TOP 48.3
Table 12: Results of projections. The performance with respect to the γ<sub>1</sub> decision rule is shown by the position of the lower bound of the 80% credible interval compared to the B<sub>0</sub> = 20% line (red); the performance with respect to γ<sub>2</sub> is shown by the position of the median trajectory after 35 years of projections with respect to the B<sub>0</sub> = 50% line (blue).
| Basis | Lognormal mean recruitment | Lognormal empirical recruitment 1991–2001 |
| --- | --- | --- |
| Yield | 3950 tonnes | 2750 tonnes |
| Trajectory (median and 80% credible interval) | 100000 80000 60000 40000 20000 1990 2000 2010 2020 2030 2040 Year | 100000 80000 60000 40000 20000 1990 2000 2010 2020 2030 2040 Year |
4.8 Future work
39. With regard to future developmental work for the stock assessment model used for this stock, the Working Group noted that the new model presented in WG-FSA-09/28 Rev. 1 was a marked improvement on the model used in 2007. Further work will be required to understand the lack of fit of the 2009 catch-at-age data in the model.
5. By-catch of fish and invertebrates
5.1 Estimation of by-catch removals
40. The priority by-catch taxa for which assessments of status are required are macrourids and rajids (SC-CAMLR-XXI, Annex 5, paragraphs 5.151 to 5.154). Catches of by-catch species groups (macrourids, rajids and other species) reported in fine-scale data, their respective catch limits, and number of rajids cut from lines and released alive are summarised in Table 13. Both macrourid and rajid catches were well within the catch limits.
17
* * *
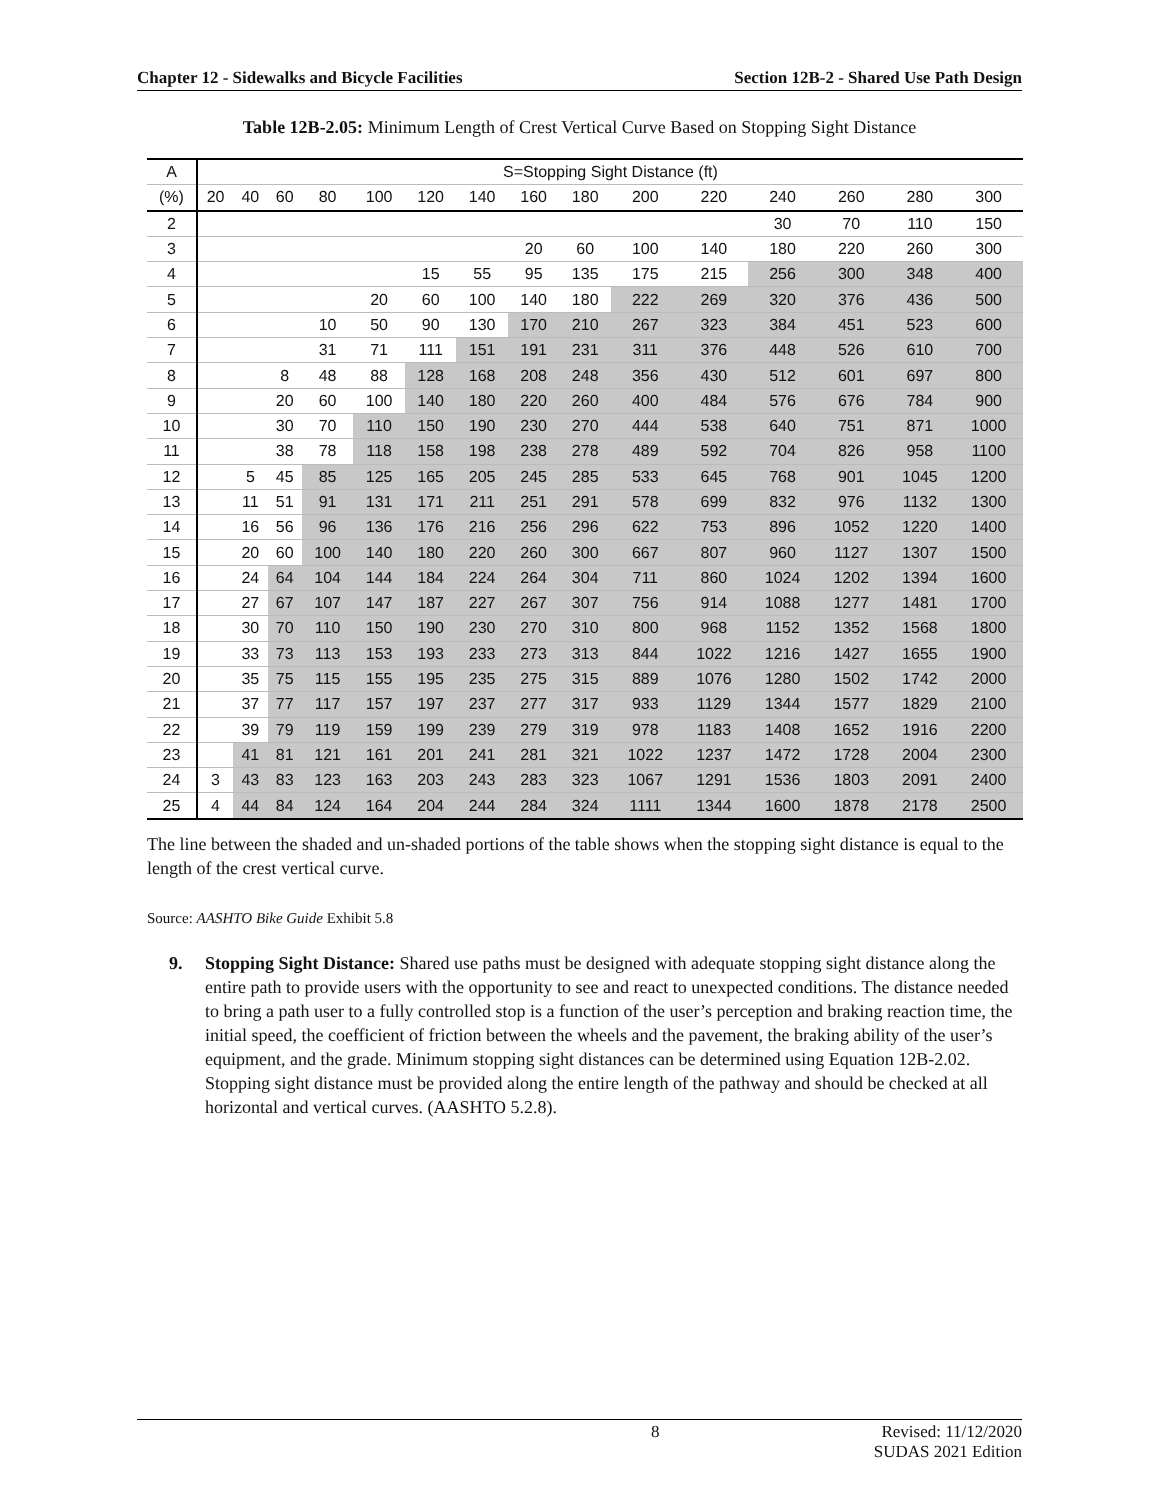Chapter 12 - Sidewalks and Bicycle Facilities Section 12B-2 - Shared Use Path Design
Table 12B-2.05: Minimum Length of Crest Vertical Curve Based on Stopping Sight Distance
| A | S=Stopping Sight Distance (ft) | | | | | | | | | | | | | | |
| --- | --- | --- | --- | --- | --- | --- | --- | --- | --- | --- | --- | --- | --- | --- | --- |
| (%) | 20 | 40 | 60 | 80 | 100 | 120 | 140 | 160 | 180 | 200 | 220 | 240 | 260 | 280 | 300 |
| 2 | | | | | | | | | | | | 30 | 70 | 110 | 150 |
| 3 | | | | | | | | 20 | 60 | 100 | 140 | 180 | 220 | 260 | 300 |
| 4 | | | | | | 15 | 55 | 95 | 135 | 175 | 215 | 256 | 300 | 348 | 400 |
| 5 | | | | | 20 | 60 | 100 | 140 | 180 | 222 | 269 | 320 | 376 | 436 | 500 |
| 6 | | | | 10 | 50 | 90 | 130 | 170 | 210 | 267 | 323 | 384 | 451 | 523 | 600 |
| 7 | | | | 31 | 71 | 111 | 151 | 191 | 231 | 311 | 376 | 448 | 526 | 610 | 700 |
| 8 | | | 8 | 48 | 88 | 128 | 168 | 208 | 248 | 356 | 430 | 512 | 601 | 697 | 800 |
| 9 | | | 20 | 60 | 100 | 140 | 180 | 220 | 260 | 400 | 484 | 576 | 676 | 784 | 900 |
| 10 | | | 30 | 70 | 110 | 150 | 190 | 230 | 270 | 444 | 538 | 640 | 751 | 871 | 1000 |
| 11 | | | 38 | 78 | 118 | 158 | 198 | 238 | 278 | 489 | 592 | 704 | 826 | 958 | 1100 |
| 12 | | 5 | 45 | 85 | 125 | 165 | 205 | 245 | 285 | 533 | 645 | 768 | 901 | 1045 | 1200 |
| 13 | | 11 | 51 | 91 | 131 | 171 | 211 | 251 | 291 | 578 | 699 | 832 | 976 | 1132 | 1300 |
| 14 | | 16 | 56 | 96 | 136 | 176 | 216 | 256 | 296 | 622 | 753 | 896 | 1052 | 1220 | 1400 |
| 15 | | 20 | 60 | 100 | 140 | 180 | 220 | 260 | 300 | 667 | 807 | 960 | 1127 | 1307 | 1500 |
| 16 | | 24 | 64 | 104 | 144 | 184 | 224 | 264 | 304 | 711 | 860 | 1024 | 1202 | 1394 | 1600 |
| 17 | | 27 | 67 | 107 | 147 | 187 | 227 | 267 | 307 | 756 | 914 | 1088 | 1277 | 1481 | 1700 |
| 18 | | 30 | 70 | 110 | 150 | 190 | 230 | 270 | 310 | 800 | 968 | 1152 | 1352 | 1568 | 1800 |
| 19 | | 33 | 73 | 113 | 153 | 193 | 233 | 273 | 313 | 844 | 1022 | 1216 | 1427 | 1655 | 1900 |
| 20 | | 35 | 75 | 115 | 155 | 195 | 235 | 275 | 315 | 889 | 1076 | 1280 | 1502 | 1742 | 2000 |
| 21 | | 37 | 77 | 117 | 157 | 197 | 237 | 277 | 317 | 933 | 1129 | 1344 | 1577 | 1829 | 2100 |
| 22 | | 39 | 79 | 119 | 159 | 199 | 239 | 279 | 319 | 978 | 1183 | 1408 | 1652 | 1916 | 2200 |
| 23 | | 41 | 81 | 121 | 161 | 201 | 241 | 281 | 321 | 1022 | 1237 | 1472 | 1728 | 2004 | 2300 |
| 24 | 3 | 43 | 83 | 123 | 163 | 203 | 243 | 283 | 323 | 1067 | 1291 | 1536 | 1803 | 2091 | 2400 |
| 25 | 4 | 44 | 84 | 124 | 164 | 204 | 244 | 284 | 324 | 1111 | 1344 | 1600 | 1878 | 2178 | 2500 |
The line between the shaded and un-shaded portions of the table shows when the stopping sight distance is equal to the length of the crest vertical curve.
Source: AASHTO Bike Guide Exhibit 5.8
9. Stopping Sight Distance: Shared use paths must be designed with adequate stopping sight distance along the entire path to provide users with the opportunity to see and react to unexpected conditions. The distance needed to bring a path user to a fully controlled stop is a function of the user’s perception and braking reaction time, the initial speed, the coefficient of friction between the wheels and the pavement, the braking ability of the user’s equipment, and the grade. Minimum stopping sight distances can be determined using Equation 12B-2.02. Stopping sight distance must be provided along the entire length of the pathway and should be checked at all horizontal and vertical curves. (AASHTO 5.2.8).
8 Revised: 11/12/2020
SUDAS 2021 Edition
--
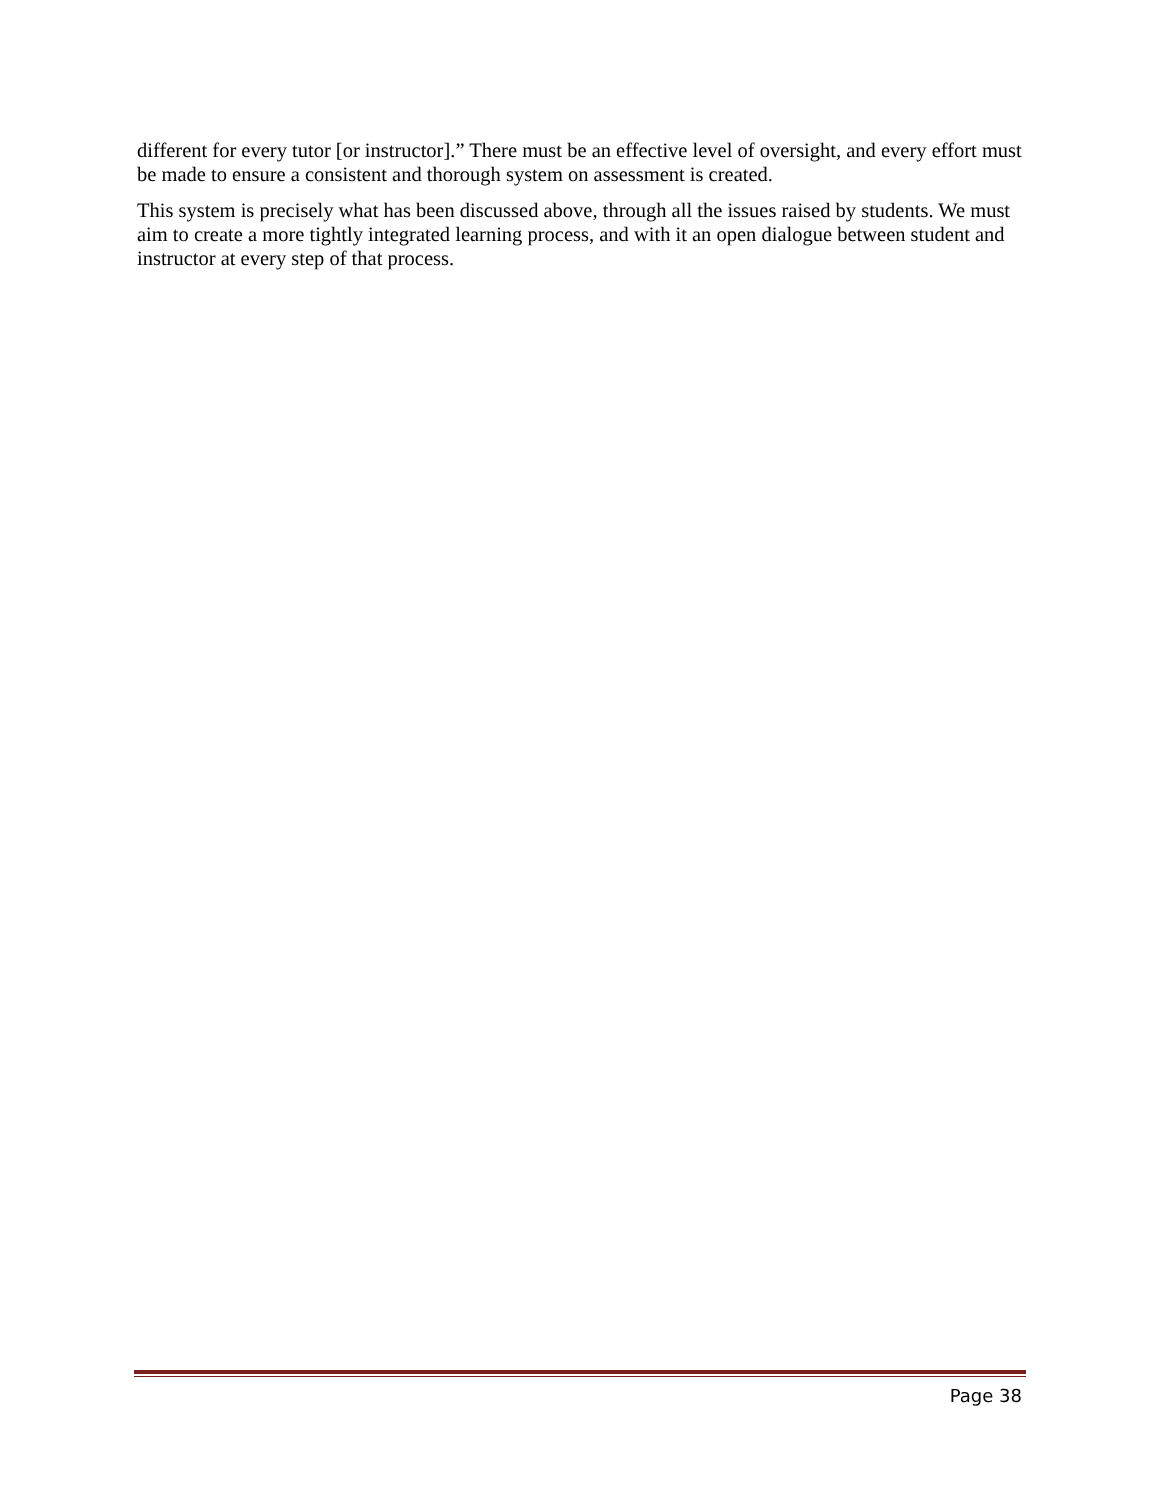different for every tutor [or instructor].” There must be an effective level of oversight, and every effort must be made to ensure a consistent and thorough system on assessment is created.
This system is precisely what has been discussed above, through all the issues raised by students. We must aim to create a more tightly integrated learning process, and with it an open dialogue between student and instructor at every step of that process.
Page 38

PROMPT: Look above for the line holding "1655 | 1900 |", then set down exactly that line and every line after it up to and including the line holding "Source: AASHTO Bike Guide Exhibit 5.8", with nothing else.

EXERCISE ANSWER:
| 19 | | 33 | 73 | 113 | 153 | 193 | 233 | 273 | 313 | 844 | 1022 | 1216 | 1427 | 1655 | 1900 |
| 20 | | 35 | 75 | 115 | 155 | 195 | 235 | 275 | 315 | 889 | 1076 | 1280 | 1502 | 1742 | 2000 |
| 21 | | 37 | 77 | 117 | 157 | 197 | 237 | 277 | 317 | 933 | 1129 | 1344 | 1577 | 1829 | 2100 |
| 22 | | 39 | 79 | 119 | 159 | 199 | 239 | 279 | 319 | 978 | 1183 | 1408 | 1652 | 1916 | 2200 |
| 23 | | 41 | 81 | 121 | 161 | 201 | 241 | 281 | 321 | 1022 | 1237 | 1472 | 1728 | 2004 | 2300 |
| 24 | 3 | 43 | 83 | 123 | 163 | 203 | 243 | 283 | 323 | 1067 | 1291 | 1536 | 1803 | 2091 | 2400 |
| 25 | 4 | 44 | 84 | 124 | 164 | 204 | 244 | 284 | 324 | 1111 | 1344 | 1600 | 1878 | 2178 | 2500 |
The line between the shaded and un-shaded portions of the table shows when the stopping sight distance is equal to the length of the crest vertical curve.
Source: AASHTO Bike Guide Exhibit 5.8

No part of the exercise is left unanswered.